British Gazette comment: People can be peculiar creatures. We are possessed of intelligence greater that any other creature on the planet – and that includes cetaceans – and yet we can be extraordinarily stupid.
Since this is the last day of Christmas and the celebrations are still fresh in our memories, some British Gazette readers may have been able to smile at an old joke:
“A man is the only creature on the planet smart enough to construct the Empire State Building…… And the only creature on the planet dumb enough to jump off the top of it!”
As well as being stupid, people can hold all manner of irrational beliefs and opinions. For instance, today is Wednesday 6th January 2016 or January 6th 2016 depending on which side of the Atlantic Ocean you live. There are some people who will attach significance to this date for they will suggest it is possessed of a certain numerical symmetry as it can be shown as, “1-6-1-6” or “6-1-1-6” – Oh Dear!
In fact, your Editor can report that there are even some people who think the essential trace constituent in the planet’s atmosphere – CO2 – is a problem!
It is with similar bemusement your Editor greets the reports that would point to the possibility that the Chameleon might actually be seriously considering to hold the referendum in June 2016 or not too long afterwards.

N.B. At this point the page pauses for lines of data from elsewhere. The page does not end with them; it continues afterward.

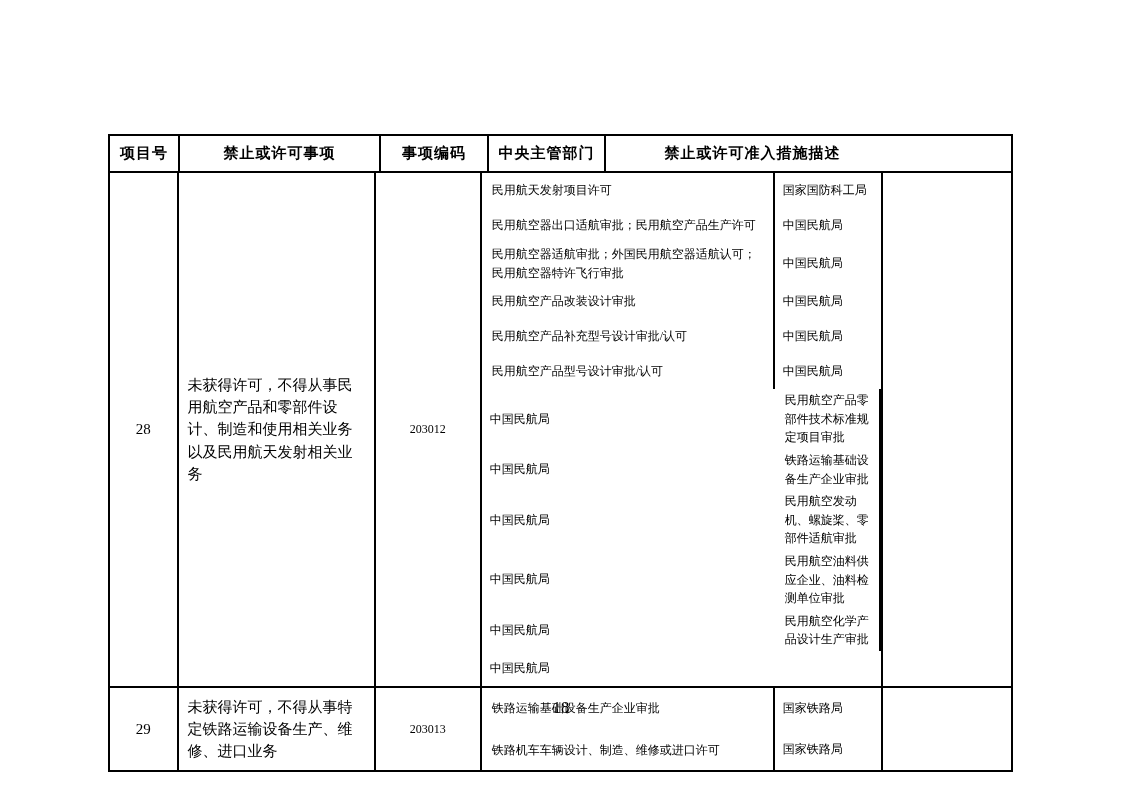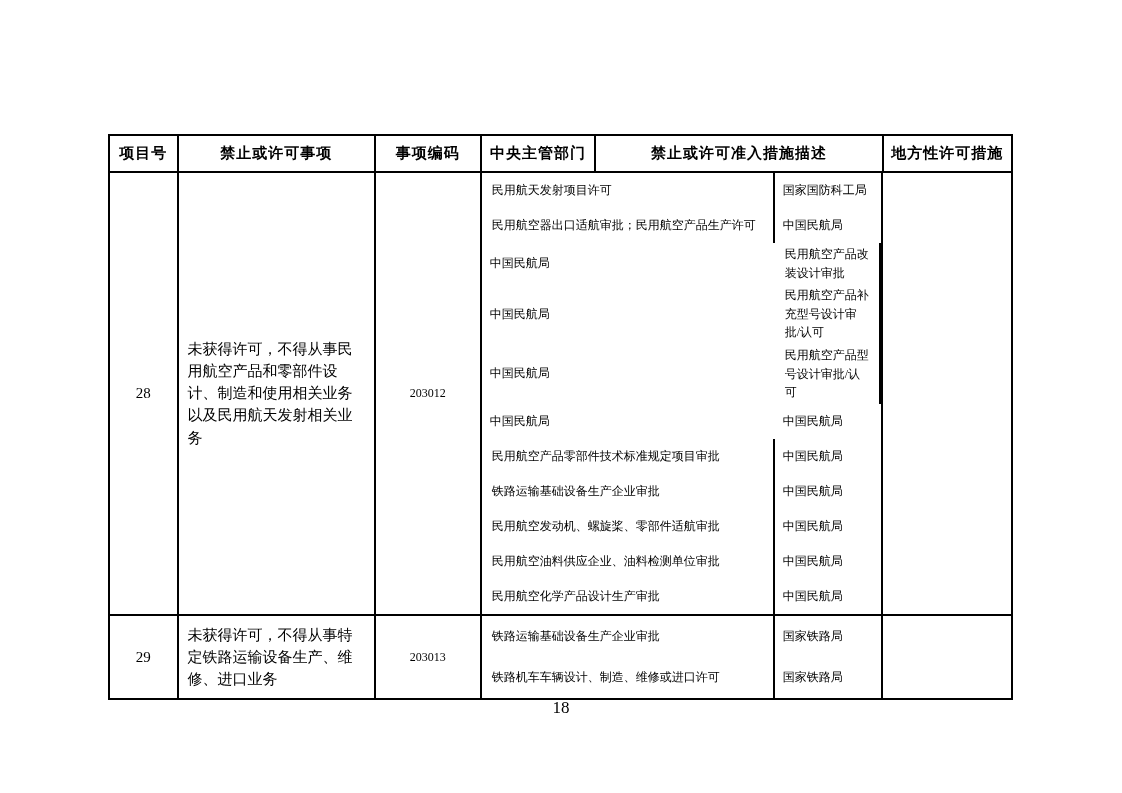"地方性许可措施" div.th { html: <div>地方性许可措施</div> -> none }
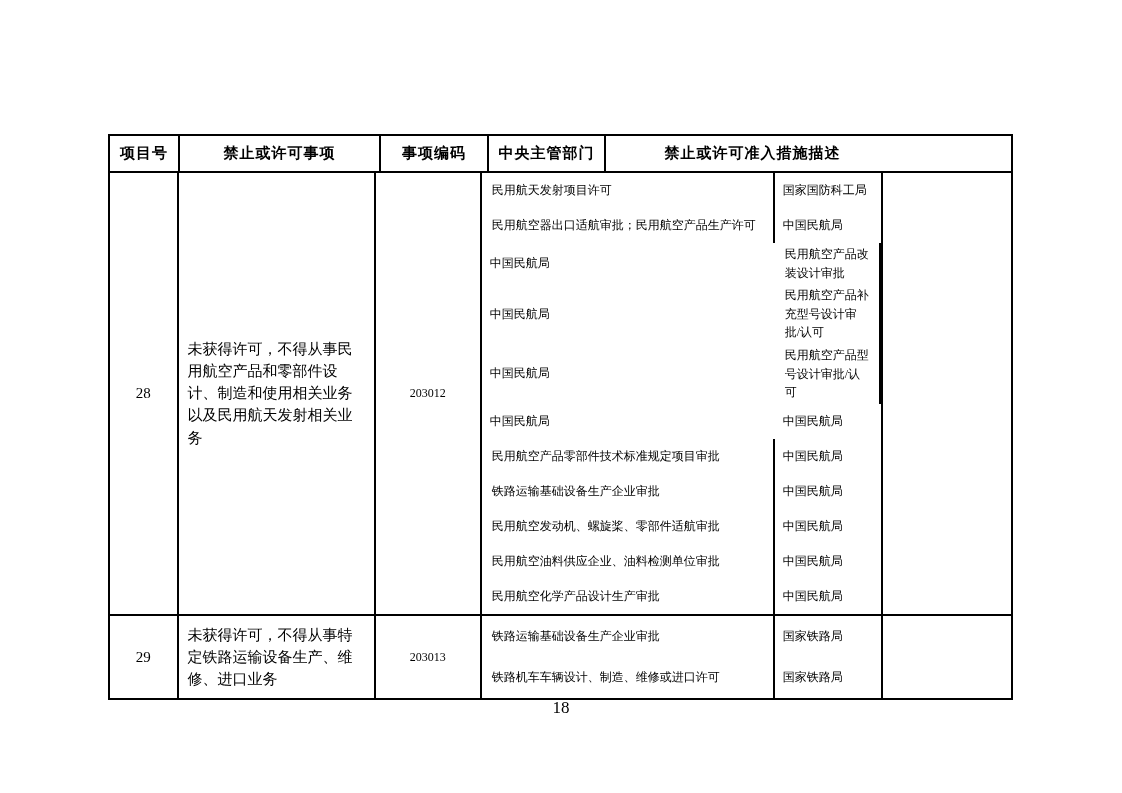"民用航空器适航审批；外国民用航空器适航认可；民用航空器特许飞行审批" div.m-desc { html: none -> <div>民用航空器适航审批；外国民用航空器适航认可；民用航空器特许飞行审批</div> }
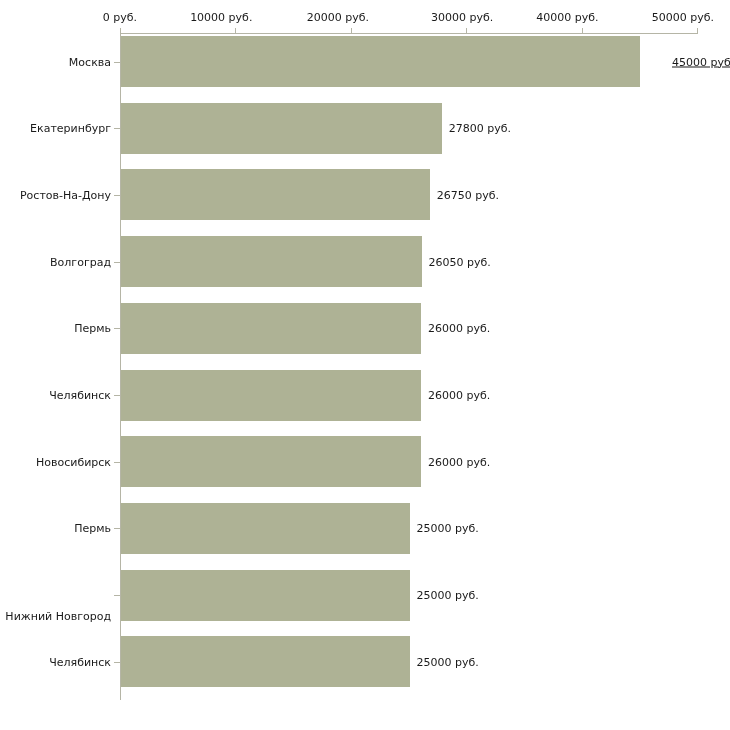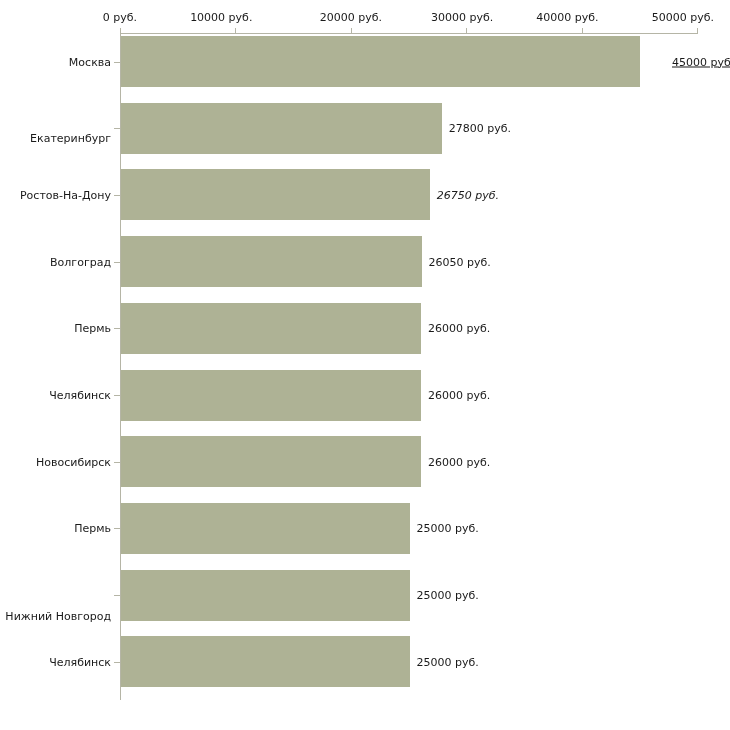"20000 руб." div.xtick-label { left: 382px -> 369px }
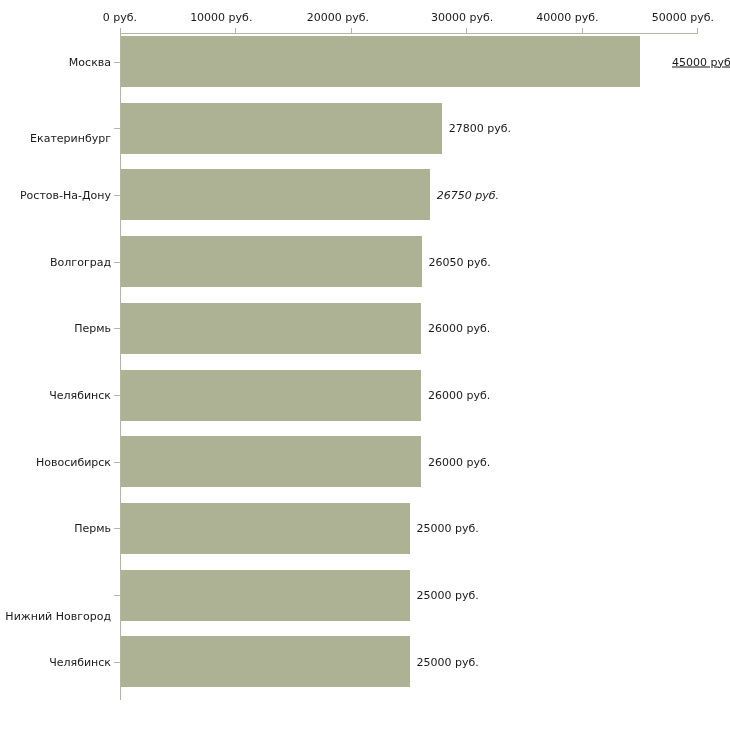"Екатеринбург" div.cat-label { margin-top: 10px -> none }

This would mean that he would be offering nothing more than a promissory note! Yet to be honoured!
Given that the Chameleon has performed a U-turn on Cabinet responsibility – Cabinet colleagues can now campaign as they wish) the referendum campaign has all the hallmarks as to be about who takes over from the Chameleon as leader of the Tory party! As for Nigel’s [CORRECT] statement about the referendum being an important decision affecting the country’s future – well this appears to be of secondary importance in the Chameleon’s mind.
This article could have (should have – Ed) been titled “Why the rush?” The answer to that question clearly is sitting on the opposition front benches! What might have happened is that the Chameleon could be taking advantage of a temporary moment of political crisis within the Labour Party! The Chameleon is wholly aware of the fundamental divisions within the Tory party on the issue of Europe. Local UKIP intelligence in Cornwall would suggest that many Tory activists are now wholly committed to Brexit. Indeed we can suggest that the divisions to be found in the Labour Party between the activists who overwhelmingly supported and voted for Comrade Corbyn and want a return to Clause Four socialism and the Parliamentary Labour Party that is largely Blairite are mirrored in the tory party where the activists who overwhelmingly support Brexit and the Parliamentary Conservative Party that is still significantly Europhile. This of course bears out a fact that most British Gazette readers are well aware of: that the European Project is a project of the elites.
It appears then that the Chameleon might be prepared to gamble on an early poll to mitigate the damage done to the Tory party. Of course, were the British People to vote for Brexit, British Gazette readers will not be one bit surprised when it is announced that the exit treaty will be subject to another referendum! This means of course that the Europhiles – who will be in charge of the negotiations – will negotiate a really bad deal for Britain on the terms of Brexit – that will go to the vote and the Europhiles will hope that the voters will reject it and the UK will not leave!
The ONLY way the UK could get a good deal is by having a government made up of ministers who actually believe in Brexit and want it!
In other words: People like Nigel Farage.
Does anyone have any information on the new Brexit group Grassroots Out (GO)? According to a press release on Monday, MPs from across the spectrum are supporting it including Tories Peter Bone and Tom Pursglove (who he?), Labour’s Kate Hoey and Nigel Farage.
Nothing on the internet yet that I can find, I hope it is the organisation that will bring all the Brexit groups together rather than them staying in their own cosy corners.